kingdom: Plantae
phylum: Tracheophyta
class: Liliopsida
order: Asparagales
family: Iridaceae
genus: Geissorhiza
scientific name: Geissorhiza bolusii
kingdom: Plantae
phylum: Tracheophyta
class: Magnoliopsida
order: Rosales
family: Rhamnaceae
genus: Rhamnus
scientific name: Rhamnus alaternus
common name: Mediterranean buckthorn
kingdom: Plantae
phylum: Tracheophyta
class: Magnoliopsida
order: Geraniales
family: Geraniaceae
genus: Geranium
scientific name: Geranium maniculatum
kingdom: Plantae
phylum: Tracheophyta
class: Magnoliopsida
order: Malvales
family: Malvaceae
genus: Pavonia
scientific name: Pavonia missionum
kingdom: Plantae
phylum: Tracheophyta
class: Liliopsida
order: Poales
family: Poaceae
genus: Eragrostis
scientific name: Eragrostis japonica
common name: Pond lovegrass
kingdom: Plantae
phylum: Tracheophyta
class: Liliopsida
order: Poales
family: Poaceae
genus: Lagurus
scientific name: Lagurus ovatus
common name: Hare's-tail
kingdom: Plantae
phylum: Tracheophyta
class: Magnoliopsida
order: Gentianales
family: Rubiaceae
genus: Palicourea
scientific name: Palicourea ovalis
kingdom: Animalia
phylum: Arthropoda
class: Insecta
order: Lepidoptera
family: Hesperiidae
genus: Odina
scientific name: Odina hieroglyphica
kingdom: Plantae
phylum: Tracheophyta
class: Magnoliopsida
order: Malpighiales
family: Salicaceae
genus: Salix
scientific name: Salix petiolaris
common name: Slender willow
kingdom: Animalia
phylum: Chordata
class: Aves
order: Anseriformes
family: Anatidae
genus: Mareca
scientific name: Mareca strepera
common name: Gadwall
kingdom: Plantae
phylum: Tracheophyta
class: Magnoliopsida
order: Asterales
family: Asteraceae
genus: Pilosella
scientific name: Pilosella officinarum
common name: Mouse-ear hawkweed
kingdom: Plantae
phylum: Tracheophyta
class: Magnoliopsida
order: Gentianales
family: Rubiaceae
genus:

______________________________

● **SHORT TASK**
Can you quote every line of the records above word for word, from the first through the last?

● **TASK RESULT**
kingdom: Plantae
phylum: Tracheophyta
class: Liliopsida
order: Asparagales
family: Iridaceae
genus: Geissorhiza
scientific name: Geissorhiza bolusii
kingdom: Plantae
phylum: Tracheophyta
class: Magnoliopsida
order: Rosales
family: Rhamnaceae
genus: Rhamnus
scientific name: Rhamnus alaternus
common name: Mediterranean buckthorn
kingdom: Plantae
phylum: Tracheophyta
class: Magnoliopsida
order: Geraniales
family: Geraniaceae
genus: Geranium
scientific name: Geranium maniculatum
kingdom: Plantae
phylum: Tracheophyta
class: Magnoliopsida
order: Malvales
family: Malvaceae
genus: Pavonia
scientific name: Pavonia missionum
kingdom: Plantae
phylum: Tracheophyta
class: Liliopsida
order: Poales
family: Poaceae
genus: Eragrostis
scientific name: Eragrostis japonica
common name: Pond lovegrass
kingdom: Plantae
phylum: Tracheophyta
class: Liliopsida
order: Poales
family: Poaceae
genus: Lagurus
scientific name: Lagurus ovatus
common name: Hare's-tail
kingdom: Plantae
phylum: Tracheophyta
class: Magnoliopsida
order: Gentianales
family: Rubiaceae
genus: Palicourea
scientific name: Palicourea ovalis
kingdom: Animalia
phylum: Arthropoda
class: Insecta
order: Lepidoptera
family: Hesperiidae
genus: Odina
scientific name: Odina hieroglyphica
kingdom: Plantae
phylum: Tracheophyta
class: Magnoliopsida
order: Malpighiales
family: Salicaceae
genus: Salix
scientific name: Salix petiolaris
common name: Slender willow
kingdom: Animalia
phylum: Chordata
class: Aves
order: Anseriformes
family: Anatidae
genus: Mareca
scientific name: Mareca strepera
common name: Gadwall
kingdom: Plantae
phylum: Tracheophyta
class: Magnoliopsida
order: Asterales
family: Asteraceae
genus: Pilosella
scientific name: Pilosella officinarum
common name: Mouse-ear hawkweed
kingdom: Plantae
phylum: Tracheophyta
class: Magnoliopsida
order: Gentianales
family: Rubiaceae
genus:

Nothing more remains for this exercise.